DATASET CONTENT below:

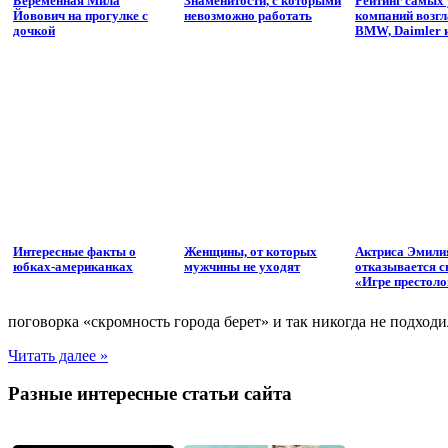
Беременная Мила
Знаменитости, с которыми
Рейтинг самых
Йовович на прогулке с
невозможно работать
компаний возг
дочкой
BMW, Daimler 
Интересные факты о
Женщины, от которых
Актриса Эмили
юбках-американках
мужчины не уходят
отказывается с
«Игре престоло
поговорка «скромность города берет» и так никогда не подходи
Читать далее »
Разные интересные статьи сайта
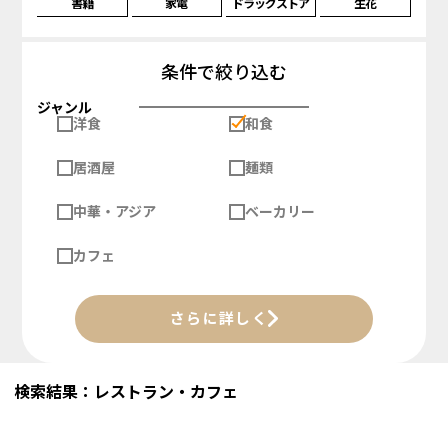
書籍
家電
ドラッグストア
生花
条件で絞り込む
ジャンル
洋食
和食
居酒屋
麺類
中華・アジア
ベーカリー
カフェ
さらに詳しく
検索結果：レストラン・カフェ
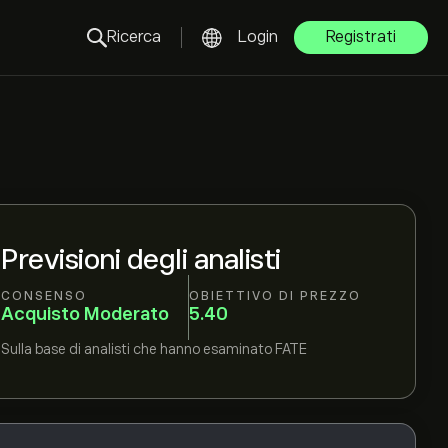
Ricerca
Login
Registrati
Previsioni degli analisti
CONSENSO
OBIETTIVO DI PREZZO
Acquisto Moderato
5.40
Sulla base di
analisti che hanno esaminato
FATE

End of DATASET CONTENT.

EXERCISE DETAILS>
Gather every line in the listing that contains the string "analisti".

SOLVED PROBLEM>
Previsioni degli analisti
analisti che hanno esaminato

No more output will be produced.